In the 1st century BC, the expanding Roman Republic absorbed the whole Eastern Mediterranean area (which included much of the Near East) and under the Roman Empire the region was united with most of Europe and North Africa in a single political and economic unit. Even areas not directly annexed became strongly influenced by the Empire, which became the most powerful political and cultural entity for centuries.

Although Latin culture spread into the region, the Greek culture and language first established in the region by the Macedonian Empire would continue to dominate throughout the Roman period. Cities in the Middle East, especially Alexandria, became major urban centers for the Empire and the region became the Empire’s “bread basket” as the key agricultural producer.

As the Christian religion spread throughout the Empire it took root in the Middle East and cities such as Alexandria became important centers of Christian scholarship.
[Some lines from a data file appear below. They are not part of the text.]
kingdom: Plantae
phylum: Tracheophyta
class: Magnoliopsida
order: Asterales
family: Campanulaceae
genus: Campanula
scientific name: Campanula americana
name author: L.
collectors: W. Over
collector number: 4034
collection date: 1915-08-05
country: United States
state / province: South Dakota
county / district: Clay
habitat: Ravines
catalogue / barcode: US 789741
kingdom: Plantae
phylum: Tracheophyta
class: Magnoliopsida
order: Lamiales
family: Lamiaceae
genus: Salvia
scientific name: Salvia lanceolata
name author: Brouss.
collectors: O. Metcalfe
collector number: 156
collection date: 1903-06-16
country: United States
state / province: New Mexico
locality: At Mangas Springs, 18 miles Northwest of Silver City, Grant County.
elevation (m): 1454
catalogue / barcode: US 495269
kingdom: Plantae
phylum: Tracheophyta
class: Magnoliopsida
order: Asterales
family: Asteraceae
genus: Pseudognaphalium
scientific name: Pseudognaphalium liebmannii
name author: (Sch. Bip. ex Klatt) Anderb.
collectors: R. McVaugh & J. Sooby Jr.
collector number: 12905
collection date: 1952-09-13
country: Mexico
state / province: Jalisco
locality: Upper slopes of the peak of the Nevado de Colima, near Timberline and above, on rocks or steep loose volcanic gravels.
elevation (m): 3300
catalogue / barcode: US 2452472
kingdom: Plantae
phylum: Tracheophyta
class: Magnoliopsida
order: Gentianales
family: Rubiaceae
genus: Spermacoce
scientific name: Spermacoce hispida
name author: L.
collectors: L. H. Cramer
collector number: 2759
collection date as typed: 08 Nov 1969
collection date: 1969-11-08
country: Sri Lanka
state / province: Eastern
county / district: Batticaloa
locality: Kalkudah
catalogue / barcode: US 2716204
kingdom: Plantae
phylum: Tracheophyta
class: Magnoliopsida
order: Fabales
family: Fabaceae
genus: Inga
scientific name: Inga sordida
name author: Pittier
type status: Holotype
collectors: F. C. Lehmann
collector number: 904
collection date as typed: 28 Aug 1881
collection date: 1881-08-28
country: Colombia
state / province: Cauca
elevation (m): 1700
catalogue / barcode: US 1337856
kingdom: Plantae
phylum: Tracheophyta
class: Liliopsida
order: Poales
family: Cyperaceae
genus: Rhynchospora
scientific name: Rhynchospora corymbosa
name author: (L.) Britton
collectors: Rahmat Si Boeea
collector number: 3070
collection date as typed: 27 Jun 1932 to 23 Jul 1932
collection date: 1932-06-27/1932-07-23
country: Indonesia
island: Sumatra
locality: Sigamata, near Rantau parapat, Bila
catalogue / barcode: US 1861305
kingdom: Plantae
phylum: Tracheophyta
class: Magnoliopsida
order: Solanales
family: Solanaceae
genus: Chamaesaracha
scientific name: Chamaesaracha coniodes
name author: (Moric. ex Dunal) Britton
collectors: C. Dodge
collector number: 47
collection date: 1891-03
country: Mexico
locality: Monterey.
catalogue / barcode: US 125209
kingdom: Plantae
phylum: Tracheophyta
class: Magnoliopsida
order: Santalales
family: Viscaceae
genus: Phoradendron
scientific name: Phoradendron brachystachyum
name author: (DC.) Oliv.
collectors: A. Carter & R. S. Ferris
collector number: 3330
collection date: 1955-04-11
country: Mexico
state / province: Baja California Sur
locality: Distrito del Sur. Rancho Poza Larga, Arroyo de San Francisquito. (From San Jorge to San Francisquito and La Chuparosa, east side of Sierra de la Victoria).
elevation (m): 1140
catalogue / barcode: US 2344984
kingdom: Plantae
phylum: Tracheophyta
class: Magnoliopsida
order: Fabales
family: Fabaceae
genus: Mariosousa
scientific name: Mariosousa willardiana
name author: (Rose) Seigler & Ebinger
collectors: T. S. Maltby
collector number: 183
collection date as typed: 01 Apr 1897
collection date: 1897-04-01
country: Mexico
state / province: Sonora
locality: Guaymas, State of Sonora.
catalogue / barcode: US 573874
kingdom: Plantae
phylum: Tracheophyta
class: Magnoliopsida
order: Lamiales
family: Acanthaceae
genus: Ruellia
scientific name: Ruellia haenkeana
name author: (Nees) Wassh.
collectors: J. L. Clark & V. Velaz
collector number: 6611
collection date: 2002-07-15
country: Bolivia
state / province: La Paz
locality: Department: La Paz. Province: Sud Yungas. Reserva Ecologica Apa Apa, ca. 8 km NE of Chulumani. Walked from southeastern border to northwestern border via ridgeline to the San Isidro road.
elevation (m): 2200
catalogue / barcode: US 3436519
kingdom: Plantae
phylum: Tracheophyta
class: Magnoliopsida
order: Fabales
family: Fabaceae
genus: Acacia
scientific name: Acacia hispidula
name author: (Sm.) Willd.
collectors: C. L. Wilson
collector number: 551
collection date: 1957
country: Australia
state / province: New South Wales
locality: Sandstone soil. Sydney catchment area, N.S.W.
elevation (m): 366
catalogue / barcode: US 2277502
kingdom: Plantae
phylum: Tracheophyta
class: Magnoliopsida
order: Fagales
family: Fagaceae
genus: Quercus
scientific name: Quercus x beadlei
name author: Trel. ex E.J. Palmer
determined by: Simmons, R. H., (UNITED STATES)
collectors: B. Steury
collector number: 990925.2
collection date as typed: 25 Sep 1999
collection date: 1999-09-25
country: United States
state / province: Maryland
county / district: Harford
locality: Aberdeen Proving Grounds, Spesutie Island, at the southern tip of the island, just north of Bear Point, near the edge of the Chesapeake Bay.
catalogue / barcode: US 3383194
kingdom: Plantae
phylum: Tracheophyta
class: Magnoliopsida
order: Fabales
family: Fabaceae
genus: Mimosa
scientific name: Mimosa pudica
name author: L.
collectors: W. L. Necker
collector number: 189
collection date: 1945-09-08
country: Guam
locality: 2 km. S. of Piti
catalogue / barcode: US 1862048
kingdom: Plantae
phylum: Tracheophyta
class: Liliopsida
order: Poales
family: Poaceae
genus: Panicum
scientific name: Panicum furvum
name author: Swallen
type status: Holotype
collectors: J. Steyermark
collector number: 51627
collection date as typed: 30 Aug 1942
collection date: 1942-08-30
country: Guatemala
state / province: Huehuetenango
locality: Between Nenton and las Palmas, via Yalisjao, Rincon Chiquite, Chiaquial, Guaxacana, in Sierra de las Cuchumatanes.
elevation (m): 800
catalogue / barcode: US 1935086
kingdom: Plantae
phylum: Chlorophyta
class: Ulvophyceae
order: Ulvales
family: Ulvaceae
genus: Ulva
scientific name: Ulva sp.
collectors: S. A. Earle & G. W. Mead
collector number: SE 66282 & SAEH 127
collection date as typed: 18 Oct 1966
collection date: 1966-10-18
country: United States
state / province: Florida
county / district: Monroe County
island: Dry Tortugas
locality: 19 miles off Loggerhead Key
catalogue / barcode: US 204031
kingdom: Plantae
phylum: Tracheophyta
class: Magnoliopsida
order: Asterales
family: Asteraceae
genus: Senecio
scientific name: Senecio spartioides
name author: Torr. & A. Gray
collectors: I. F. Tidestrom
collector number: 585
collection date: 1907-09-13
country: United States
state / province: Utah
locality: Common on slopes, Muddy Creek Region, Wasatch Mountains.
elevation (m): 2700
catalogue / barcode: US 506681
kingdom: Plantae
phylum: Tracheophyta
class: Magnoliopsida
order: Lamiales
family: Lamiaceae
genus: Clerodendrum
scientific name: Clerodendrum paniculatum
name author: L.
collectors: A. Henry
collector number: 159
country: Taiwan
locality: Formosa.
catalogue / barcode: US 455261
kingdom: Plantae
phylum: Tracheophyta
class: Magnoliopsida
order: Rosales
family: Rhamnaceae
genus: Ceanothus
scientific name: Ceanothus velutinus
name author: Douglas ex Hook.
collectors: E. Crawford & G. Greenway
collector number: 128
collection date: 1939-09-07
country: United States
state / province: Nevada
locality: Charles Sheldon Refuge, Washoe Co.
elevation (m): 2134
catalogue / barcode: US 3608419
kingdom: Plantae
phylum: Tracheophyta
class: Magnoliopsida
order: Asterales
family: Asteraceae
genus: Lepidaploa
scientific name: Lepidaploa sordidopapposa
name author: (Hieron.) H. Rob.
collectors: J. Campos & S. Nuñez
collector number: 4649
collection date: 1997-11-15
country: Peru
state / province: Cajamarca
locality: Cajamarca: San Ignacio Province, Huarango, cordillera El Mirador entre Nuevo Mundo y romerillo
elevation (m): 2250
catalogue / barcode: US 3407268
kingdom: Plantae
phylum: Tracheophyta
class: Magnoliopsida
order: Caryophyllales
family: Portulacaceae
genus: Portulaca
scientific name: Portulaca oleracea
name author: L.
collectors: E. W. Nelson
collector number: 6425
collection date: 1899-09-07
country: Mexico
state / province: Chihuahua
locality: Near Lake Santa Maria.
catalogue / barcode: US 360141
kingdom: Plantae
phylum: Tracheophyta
By the 5th century, Roman Christianity was the dominant religion in the Middle East with other faiths (gradually including heretical Christian sects) being actively repressed.

The Middle East’s ties to the city of Rome would gradually be severed as the Empire split into East and West with the Middle East becoming tied to the new Roman capital of Constantinople. The subsequent fall of Rome and the Western Roman Empire, therefore, had minimal direct impact on the region.

The Eastern Roman Empire, today commonly known as the Byzantine Empire, ruling from the Balkans to the Euphrates, became increasingly defined by and dogmatic about Christianity gradually creating religious rifts between the doctrines dictated by the establishment in Constantinople and believers in many parts of the Middle East.

At the time Greek had turned to the ‘lingua franca’ of the region, although ethnicities such as the Syriacs and the Hebrew continued to exist. Under Byzantine/Greek rule the area of the levant met an era of stability and prosperity.